当sentinelStartFailoverIfNeeded判断需要进入故障恢复（failover）的时候，会调用sentinelStartFailover函数，开始进入failover状态。
这时，会标记master的failover_state为SENTINEL_FAILOVER_STATE_WAIT_START。

int sentinelStartFailoverIfNeeded(sentinelRedisInstance *master) {
    /* We can't failover if the master is not in O_DOWN state. */
    if (!(master->flags & SRI_O_DOWN)) return 0;

    /* Failover already in progress? */
    if (master->flags & SRI_FAILOVER_IN_PROGRESS) return 0;

    /* Last failover attempt started too little time ago? */
    if (mstime() - master->failover_start_time <
        master->failover_timeout*2)
    {
        if (master->failover_delay_logged != master->failover_start_time) {
            time_t clock = (master->failover_start_time +
                            master->failover_timeout*2) / 1000;
            char ctimebuf[26];

            ctime_r(&clock,ctimebuf);
            ctimebuf[24] = ''; /* Remove newline. */
            master->failover_delay_logged = master->failover_start_time;
            redisLog(REDIS_WARNING,
                "Next failover delay: I will not start a failover before %s",
                ctimebuf);
        }
        return 0;
    }

    sentinelStartFailover(master);
    return 1;
}
void sentinelStartFailover(sentinelRedisInstance *master) {
    redisAssert(master->flags & SRI_MASTER);

    master->failover_state = SENTINEL_FAILOVER_STATE_WAIT_START;
    master->flags |= SRI_FAILOVER_IN_PROGRESS;
    master->failover_epoch = ++sentinel.current_epoch;
    sentinelEvent(REDIS_WARNING,"+new-epoch",master,"%llu",
        (unsigned long long) sentinel.current_epoch);
    sentinelEvent(REDIS_WARNING,"+try-failover",master,"%@");
    master->failover_start_time = mstime()+rand()%SENTINEL_MAX_DESYNC;
    master->failover_state_change_time = mstime();
}

按照前面发送is-master-down-by-addr询问的逻辑，这时候sentinel在发送is-master-down-by-addr询问的时候，
会带上自己的run id，表示要选举一个局部领头sentinel。
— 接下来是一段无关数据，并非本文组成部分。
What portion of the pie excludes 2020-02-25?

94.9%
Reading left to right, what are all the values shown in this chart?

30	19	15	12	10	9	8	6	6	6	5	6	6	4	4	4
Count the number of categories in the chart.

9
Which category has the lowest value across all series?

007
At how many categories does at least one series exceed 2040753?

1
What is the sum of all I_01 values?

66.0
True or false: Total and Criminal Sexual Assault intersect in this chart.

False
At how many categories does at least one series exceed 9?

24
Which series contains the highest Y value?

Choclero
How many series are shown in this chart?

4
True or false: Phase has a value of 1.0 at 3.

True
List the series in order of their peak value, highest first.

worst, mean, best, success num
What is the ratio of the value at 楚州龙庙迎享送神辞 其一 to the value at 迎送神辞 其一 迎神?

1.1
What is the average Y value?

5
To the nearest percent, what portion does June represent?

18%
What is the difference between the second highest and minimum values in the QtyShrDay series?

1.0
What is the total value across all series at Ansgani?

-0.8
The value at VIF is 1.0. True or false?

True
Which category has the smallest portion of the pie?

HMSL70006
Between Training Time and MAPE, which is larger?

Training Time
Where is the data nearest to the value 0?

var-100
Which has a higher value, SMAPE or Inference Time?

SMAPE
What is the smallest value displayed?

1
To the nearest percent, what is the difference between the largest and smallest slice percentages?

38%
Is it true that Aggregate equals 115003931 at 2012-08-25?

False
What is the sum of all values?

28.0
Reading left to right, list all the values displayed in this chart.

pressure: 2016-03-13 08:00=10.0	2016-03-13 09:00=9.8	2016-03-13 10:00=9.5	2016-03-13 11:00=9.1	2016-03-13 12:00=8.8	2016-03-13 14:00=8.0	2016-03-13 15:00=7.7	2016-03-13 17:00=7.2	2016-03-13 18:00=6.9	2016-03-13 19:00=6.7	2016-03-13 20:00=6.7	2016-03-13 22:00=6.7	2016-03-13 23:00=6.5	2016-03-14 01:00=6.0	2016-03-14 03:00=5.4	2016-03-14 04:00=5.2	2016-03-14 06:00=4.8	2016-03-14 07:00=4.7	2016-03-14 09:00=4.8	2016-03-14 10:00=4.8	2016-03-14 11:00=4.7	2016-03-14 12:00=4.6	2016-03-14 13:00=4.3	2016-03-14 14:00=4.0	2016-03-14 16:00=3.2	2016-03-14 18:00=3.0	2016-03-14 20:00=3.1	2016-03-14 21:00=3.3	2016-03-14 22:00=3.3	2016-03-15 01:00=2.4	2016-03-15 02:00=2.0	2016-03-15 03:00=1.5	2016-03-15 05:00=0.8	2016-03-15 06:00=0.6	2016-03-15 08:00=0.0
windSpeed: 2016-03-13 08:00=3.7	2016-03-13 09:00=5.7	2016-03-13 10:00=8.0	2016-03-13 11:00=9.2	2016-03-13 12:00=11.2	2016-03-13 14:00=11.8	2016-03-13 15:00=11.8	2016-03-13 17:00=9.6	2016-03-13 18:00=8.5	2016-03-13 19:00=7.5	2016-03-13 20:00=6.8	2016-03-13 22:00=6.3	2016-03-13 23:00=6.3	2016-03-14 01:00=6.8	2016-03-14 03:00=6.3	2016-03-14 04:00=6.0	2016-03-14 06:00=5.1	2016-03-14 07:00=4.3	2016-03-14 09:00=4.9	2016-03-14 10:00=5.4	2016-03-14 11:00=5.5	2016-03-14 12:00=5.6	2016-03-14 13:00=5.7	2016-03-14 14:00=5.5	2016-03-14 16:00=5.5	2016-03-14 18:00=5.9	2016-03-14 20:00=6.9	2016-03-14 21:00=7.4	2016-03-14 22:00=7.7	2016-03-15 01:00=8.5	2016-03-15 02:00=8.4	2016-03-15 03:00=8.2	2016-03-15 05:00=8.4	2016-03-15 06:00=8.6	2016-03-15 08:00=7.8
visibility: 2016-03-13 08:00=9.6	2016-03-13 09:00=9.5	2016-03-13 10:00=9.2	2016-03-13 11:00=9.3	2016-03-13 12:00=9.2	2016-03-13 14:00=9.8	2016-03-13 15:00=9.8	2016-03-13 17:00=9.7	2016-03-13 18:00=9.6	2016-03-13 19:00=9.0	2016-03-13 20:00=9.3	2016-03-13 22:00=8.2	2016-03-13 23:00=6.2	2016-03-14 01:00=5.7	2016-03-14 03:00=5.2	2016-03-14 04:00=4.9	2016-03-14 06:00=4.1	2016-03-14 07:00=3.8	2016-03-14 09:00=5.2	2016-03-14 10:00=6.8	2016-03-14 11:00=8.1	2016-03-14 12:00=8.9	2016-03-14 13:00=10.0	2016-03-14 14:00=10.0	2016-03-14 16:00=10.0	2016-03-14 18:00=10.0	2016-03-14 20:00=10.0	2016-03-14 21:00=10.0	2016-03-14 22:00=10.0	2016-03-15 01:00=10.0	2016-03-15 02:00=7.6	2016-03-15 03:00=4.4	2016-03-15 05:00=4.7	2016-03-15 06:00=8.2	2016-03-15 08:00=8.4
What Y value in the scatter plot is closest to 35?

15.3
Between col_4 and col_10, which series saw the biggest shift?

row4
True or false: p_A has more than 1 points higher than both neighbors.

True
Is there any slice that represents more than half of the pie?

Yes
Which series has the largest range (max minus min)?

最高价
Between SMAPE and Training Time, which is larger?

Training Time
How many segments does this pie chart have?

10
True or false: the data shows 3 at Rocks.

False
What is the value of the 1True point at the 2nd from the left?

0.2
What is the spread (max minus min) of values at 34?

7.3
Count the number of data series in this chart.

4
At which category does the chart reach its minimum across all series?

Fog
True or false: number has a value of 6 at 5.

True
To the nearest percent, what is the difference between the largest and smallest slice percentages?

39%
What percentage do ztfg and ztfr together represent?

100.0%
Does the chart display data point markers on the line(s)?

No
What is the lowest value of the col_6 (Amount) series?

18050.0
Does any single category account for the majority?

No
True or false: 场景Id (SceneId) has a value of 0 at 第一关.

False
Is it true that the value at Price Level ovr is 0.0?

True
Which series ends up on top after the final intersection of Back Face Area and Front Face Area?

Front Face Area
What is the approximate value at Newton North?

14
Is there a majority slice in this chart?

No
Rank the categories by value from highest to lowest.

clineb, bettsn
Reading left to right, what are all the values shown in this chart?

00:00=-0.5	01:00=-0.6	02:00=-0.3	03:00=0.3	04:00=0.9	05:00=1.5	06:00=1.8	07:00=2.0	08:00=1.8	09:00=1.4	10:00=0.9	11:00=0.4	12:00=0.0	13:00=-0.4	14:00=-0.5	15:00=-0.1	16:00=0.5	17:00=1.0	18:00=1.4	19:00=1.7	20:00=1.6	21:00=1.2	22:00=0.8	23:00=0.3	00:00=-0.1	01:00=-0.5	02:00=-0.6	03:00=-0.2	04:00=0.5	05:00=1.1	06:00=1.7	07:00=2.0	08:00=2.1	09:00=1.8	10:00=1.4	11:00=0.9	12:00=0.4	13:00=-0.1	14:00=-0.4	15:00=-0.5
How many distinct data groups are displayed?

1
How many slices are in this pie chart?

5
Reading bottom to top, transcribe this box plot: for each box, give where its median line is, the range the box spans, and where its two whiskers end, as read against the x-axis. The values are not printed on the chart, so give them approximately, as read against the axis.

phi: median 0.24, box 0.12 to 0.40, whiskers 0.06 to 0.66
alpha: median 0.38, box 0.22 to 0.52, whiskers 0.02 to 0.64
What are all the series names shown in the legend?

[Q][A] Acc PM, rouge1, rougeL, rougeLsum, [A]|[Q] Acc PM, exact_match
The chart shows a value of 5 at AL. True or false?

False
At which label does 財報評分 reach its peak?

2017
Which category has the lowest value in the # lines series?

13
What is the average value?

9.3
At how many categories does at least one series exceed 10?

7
大致选举规则和方法：
* 所有在线的sentinel都有被选为领头sentinel的资格
* 每次进行领头sentinel选举之后，不论选举是否成功，所有sentinel的配置纪元的值都会自增一次。
* 在一个配置纪元里面，所有sentinel都有一次将某个sentinel设置为局部领头sentinel的机会，并且一旦设置，这个配置新纪元就不能再修改
* 每个发现主服务器进入客观下线的sentinel都会要求其他sentinel将自己设置为局部领头sentinel
* 当一个sentinel（源sentinel）向另一个sentinel（目标sentinel）发送is-master-down-by-addr询问，表示要求对方将自己设置为局部领头sentinel
* 局部领头sentinel是先到先得：只有第一个发送is-master-down-by-addr询问的sentinel被设为局部领头sentinel，后续的都会被拒绝
* 目标sentinel回复is-master-down-by-addr询问，回复中会带上局部领头sentinel运行id和配置纪元
* 源sentinel收到目标sentinel返回之后，会检查其中的leader_epoch参数和自己的配置纪元是否相同，如果相同再比较其中的运行id是否和自己的相同，
如果相同，目标sentinel将源sentinel设置成了局部领头sentinel
* 如果有某个sentinel被半数以上sentinel设置局部领头sentinel，则这个sentinel成为领头sentinel
* 因为领头sentinel的产生需要半数以上sentinel支持，并且每个sentinel在一个配置纪元里面只能设置一次局部sentinel，所以一个配置纪元里面，
只会出现一个领头sentinel
* 如果在给定时限内没有选举出领头sentinel，将会在一段时间后再次进行选举。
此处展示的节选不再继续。